Oh, there is a story in this photo, for sure!
But will I ever know?

01 May 2012


     I simply could not wait until I could get my hands on a copy of the new 4th edition of John Grenham's Tracing Your Irish Ancestors, so I ordered a copy from Amazon UK. And, yes, this tome (579 pages) is still THE authoritative handbook on Irish genealogy. I was not disappointed!
     In the chapter "The Internet," Grenham states on page 68: "The rule is simple: if you don't know what you've searched, you don't know what you've found."
     My response: AMEN!
     I think this one sentence sums up why this book belongs on the bookshelf of every Irish family historian.
     I wish I could afford to send copies to the creators of every "cut and paste" family tree posted on Ancestry.com. Just this past week, I found four such trees that have included my ancestor in families that are not his and in locations in which he never resided.  (I wonder--do some of these "family historians" ever go back to Ireland or other countries and visit "relatives," found via this hasty and faulty research, who are not in fact their relatives?). The "owners" of many of these trees have no idea of what they are searching or who they are finding. With a guide such as Tracing Your Irish Ancestors available, there is no excuse for shoddy research. For more experienced researchers, the book contains valuable finding aids for locating records and repositories.
    I have a few comments on my initial examination of the book:
1)  This guide "works" precisely because Grenham explains the records--what the records are, where they are located, and what those records mean to your research. His explanations are as valuable as are his lists and bibliographies.
2) Grenham writes in an intelligent manner, but takes the time to explain the basics. Don't be daunted by the size of the guide. Read it in small chunks, if needed.
3) I especially like the bibliography of books and publications he includes at the end of chapters and county sections. Bibliographies in his earlier editions have proven very valuable to my research. His bibliographies have led me to quite a few local histories that have helped me to further my research and understand the lives of my ancestors.
4) Which brings me to a related topic item: eBook research. Books are being digitized at an amazing rate, a boon to those of us who can travel to Ireland only occasionally. Finding local histories and genealogies online can be as tricky as finding records, and I would have been interested in Grenham's advice regarding searching for and evaluating the information in eBooks. ( See my recent post on eBooks: http://irishfamilyresearch.blogspot.com/2012/02/using-ebooks-for-your-genealogy.html and see the site Free Irish Genealogy EBooks: http://freeirishgenebooks.blogspot.com/ ).

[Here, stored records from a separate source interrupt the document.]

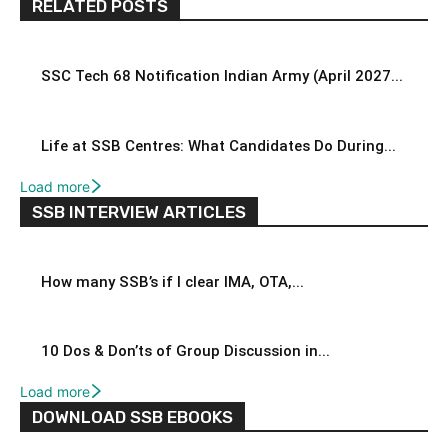
RELATED POSTS
SSC Tech 68 Notification Indian Army (April 2027...
Life at SSB Centres: What Candidates Do During...
Load more
SSB INTERVIEW ARTICLES
How many SSB’s if I clear IMA, OTA,...
10 Dos & Don’ts of Group Discussion in...
Load more
DOWNLOAD SSB EBOOKS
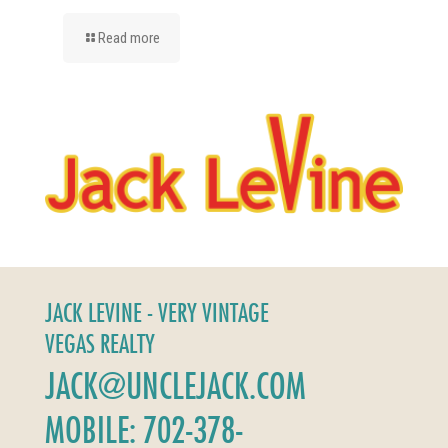
Read more
JACK LEVINE - VERY VINTAGE
VEGAS REALTY
JACK@UNCLEJACK.COM
MOBILE: 702-378-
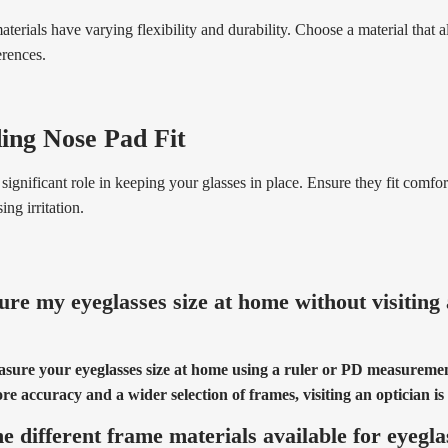
aterials have varying flexibility and durability. Choose a material that 
erences.
ing Nose Pad Fit
significant role in keeping your glasses in place. Ensure they fit comfo
ng irritation.
re my eyeglasses size at home without visiting
asure your eyeglasses size at home using a ruler or PD measuremen
e accuracy and a wider selection of frames, visiting an optician 
e different frame materials available for eyegla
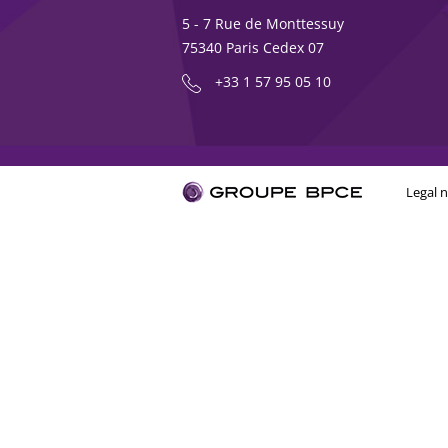
5 - 7 Rue de Monttessuy
75340 Paris Cedex 07
+33 1 57 95 05 10
Legal n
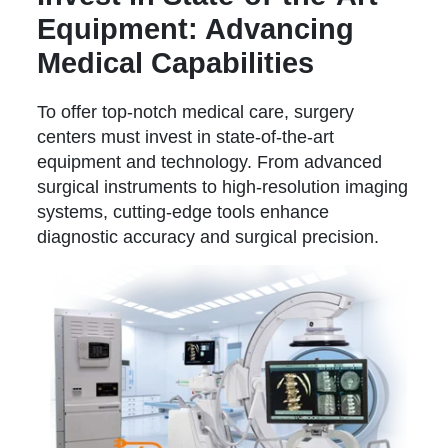
Equipment: Advancing
Medical Capabilities
To offer top-notch medical care, surgery
centers must invest in state-of-the-art
equipment and technology. From advanced
surgical instruments to high-resolution imaging
systems, cutting-edge tools enhance
diagnostic accuracy and surgical precision.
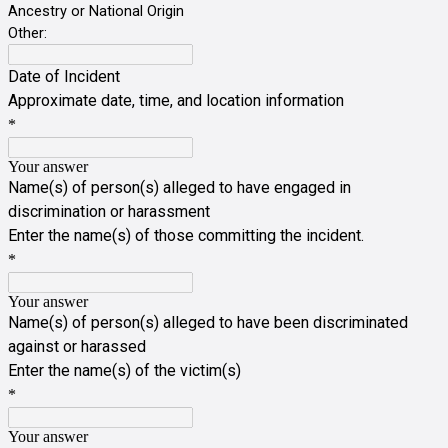
Ancestry or National Origin
Other:
Date of Incident
Approximate date, time, and location information
*
Your answer
Name(s) of person(s) alleged to have engaged in
discrimination or harassment
Enter the name(s) of those committing the incident.
*
Your answer
Name(s) of person(s) alleged to have been discriminated
against or harassed
Enter the name(s) of the victim(s)
*
Your answer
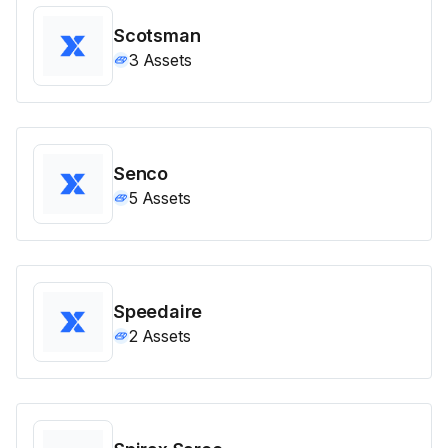
Scotsman
3
Assets
Senco
5
Assets
Speedaire
2
Assets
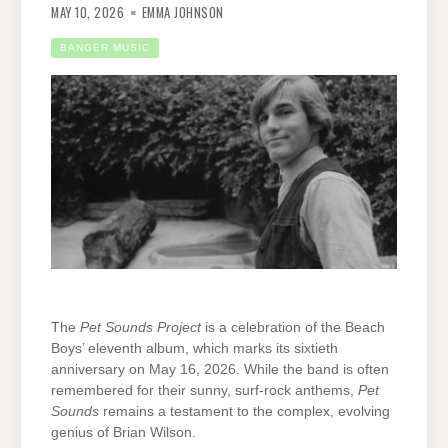
MAY 10, 2026
EMMA JOHNSON
BANGER MUSIC
The
Pet Sounds Project
is a celebration of the Beach
Boys’ eleventh album, which marks its sixtieth
anniversary on May 16, 2026. While the band is often
remembered for their sunny, surf-rock anthems,
Pet
Sounds
remains a testament to the complex, evolving
genius of Brian Wilson.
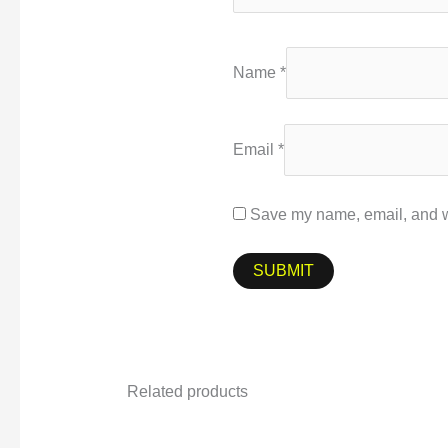
Name
*
Email
*
Save my name, email, and we
Related products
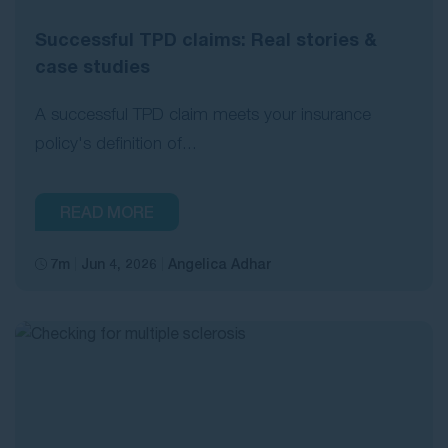
Successful TPD claims: Real stories &
case studies
A successful TPD claim meets your insurance
policy's definition of...
READ MORE
7m
Jun 4, 2026
Angelica Adhar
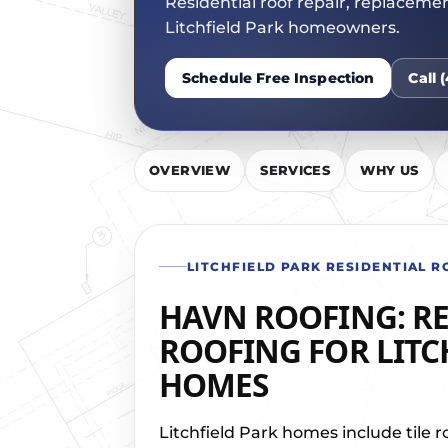
Residential roof repair, replaceme
JOIN OU
Litchfield Park homeowners.
Schedule Free Inspection
Call 
OVERVIEW
SERVICES
WHY US
LITCHFIELD PARK RESIDENTIAL R
HAVN ROOFING: RE
ROOFING FOR LITC
HOMES
Litchfield Park homes include tile r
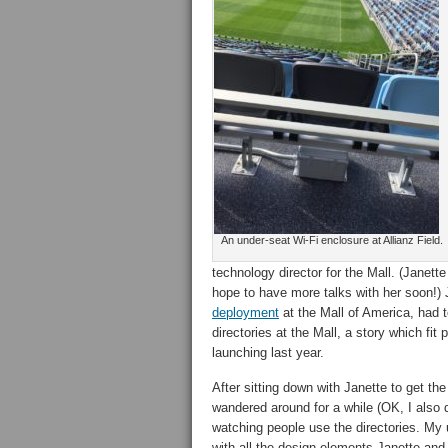
An under-seat Wi-Fi enclosure at Allianz Field.
technology director for the Mall. (Janet
hope to have more talks with her soon!) 
deployment
at the Mall of America, had t
directories at the Mall, a story which fit
launching last year.
After sitting down with Janette to get the
wandered around for a while (OK, I also 
watching people use the directories. My 
with all the design elements Janette and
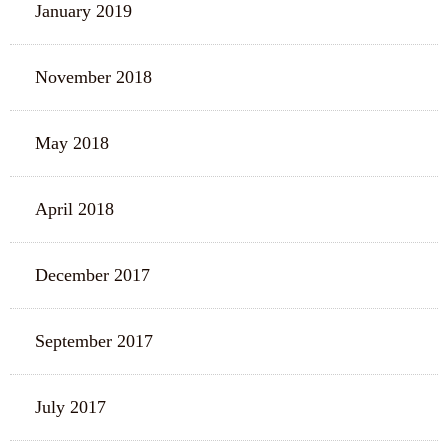
January 2019
November 2018
May 2018
April 2018
December 2017
September 2017
July 2017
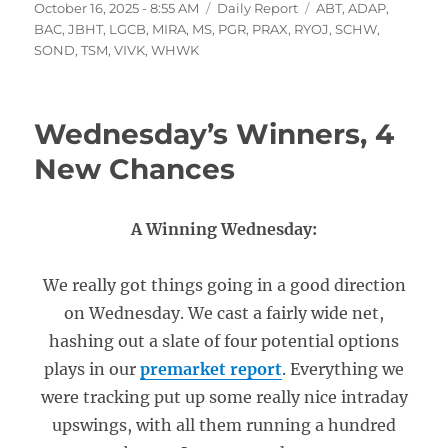
Posted
Categories
Tags
October 16, 2025 - 8:55 AM
Daily Report
ABT
,
ADAP
,
on
BAC
,
JBHT
,
LGCB
,
MIRA
,
MS
,
PGR
,
PRAX
,
RYOJ
,
SCHW
,
SOND
,
TSM
,
VIVK
,
WHWK
Wednesday’s Winners, 4
New Chances
A Winning Wednesday:
We really got things going in a good direction
on Wednesday. We cast a fairly wide net,
hashing out a slate of four potential options
plays in our
premarket report
. Everything we
were tracking put up some really nice intraday
upswings, with all them running a hundred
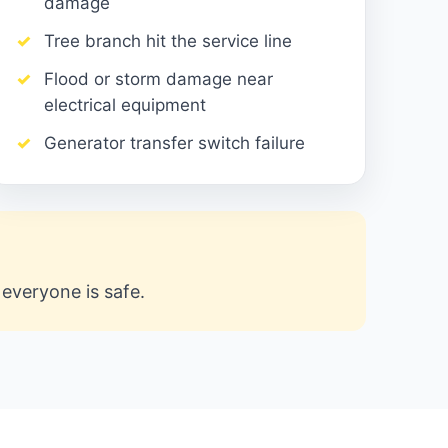
damage
Tree branch hit the service line
Flood or storm damage near
electrical equipment
Generator transfer switch failure
n everyone is safe.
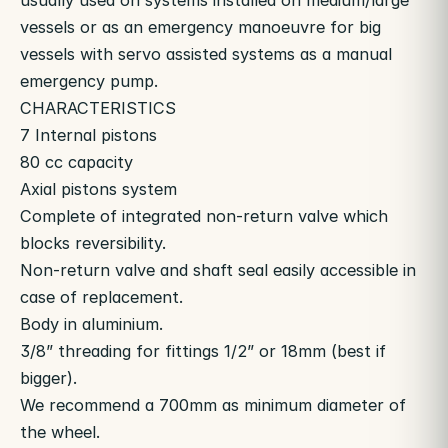
usually used on systems installed on medium/large
vessels or as an emergency manoeuvre for big
vessels with servo assisted systems as a manual
emergency pump.
CHARACTERISTICS
7 Internal pistons
80 cc capacity
Axial pistons system
Complete of integrated non-return valve which
blocks reversibility.
Non-return valve and shaft seal easily accessible in
case of replacement.
Body in aluminium.
3/8” threading for fittings 1/2” or 18mm (best if
bigger).
We recommend a 700mm as minimum diameter of
the wheel.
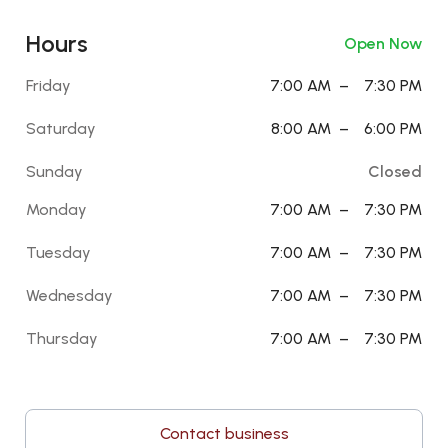
Hours
Open Now
Friday
7:00 AM
–
7:30 PM
Saturday
8:00 AM
–
6:00 PM
Sunday
Closed
Monday
7:00 AM
–
7:30 PM
Tuesday
7:00 AM
–
7:30 PM
Wednesday
7:00 AM
–
7:30 PM
Thursday
7:00 AM
–
7:30 PM
Contact business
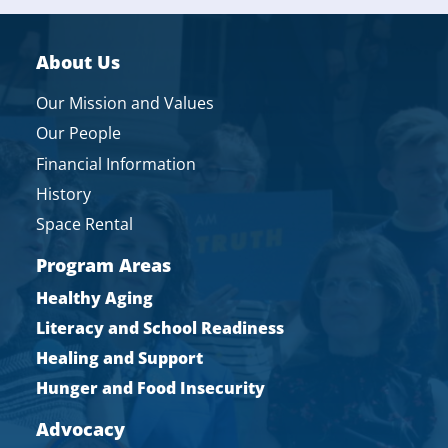
About Us
Our Mission and Values
Our People
Financial Information
History
Space Rental
Program Areas
Healthy Aging
Literacy and School Readiness
Healing and Support
Hunger and Food Insecurity
Advocacy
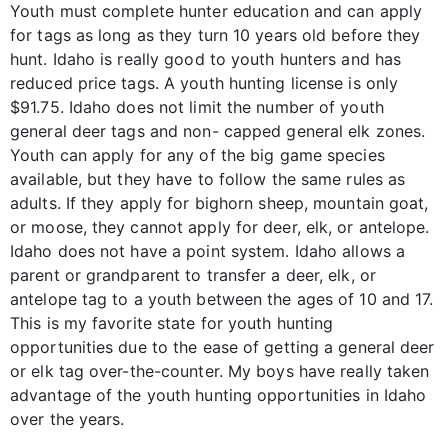
Youth must complete hunter education and can apply
for tags as long as they turn 10 years old before they
hunt. Idaho is really good to youth hunters and has
reduced price tags. A youth hunting license is only
$91.75. Idaho does not limit the number of youth
general deer tags and non- capped general elk zones.
Youth can apply for any of the big game species
available, but they have to follow the same rules as
adults. If they apply for bighorn sheep, mountain goat,
or moose, they cannot apply for deer, elk, or antelope.
Idaho does not have a point system. Idaho allows a
parent or grandparent to transfer a deer, elk, or
antelope tag to a youth between the ages of 10 and 17.
This is my favorite state for youth hunting
opportunities due to the ease of getting a general deer
or elk tag over-the-counter. My boys have really taken
advantage of the youth hunting opportunities in Idaho
over the years.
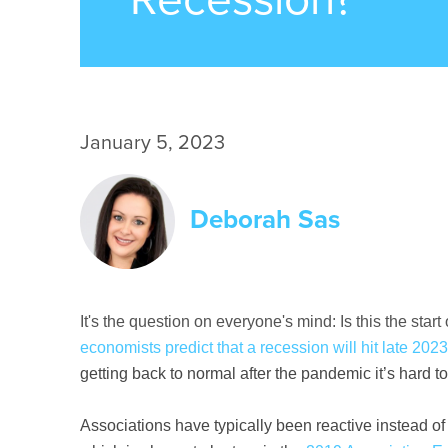
January 5, 2023
Deborah Sas
It's the question on everyone's mind: Is this the sta
economists predict that a recession will hit late 202
getting back to normal after the pandemic it’s hard 
Associations have typically been reactive instead of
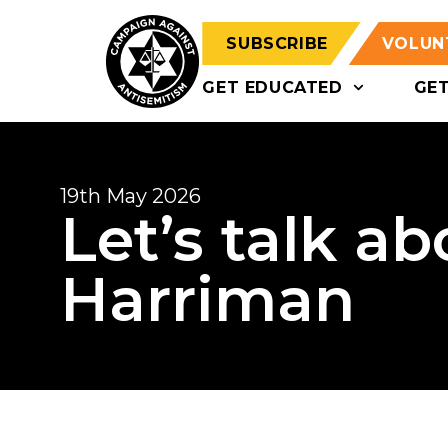
SUBSCRIBE
VOLUN
GET EDUCATED
GE
19th May 2026
Let’s talk a
Harriman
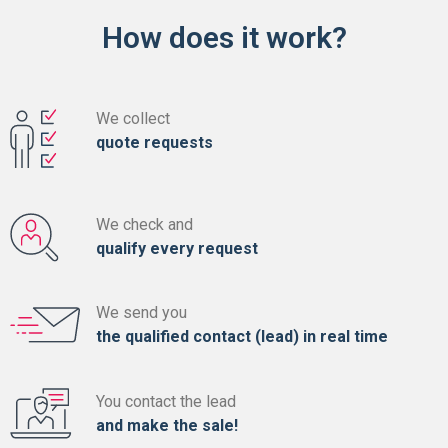
How does it work?
We collect
quote requests
We check and
qualify every request
We send you
the qualified contact (lead) in real time
You contact the lead
and make the sale!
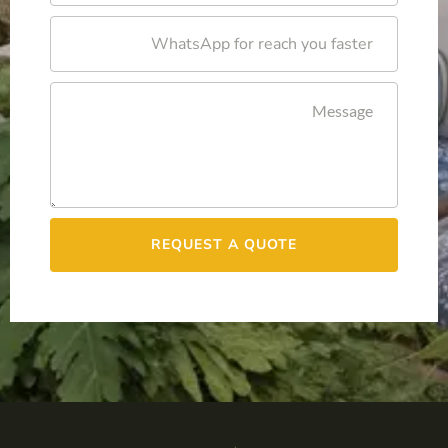
REQUEST A QUOTE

5) Grenham has updated the Internet portion of his book. However, tackling Internet research and sites in a physical book is like catching a greased pig (to use a rather visual rural American term!). Internet sites and databases change too rapidly to capture in a snapshot in a print book. But, that is the nature of the Internet, and not a criticism of the book. What I think is valuable is Grenham's discussion of Internet research--that advice will stand the test of time.
6) I liked that Grenham tackled the topic of estate records, and points the reader to many estate collections, but I wish a more comprehensive guide to estate records were available. The huge Wandesforde estate collection (at the National Library of Ireland) is not mentioned. This collection has been my most valuable resource in tracking my County Kilkenny ancestors. Estate records can be a treasure trove for family historians, but are not easy to locate, so I assume the task was beyond the reach of this edition. But if Mr. Grenham ever decides to publish a comprehensive guide to estate records--I will be first in line to buy the first copy off the presses!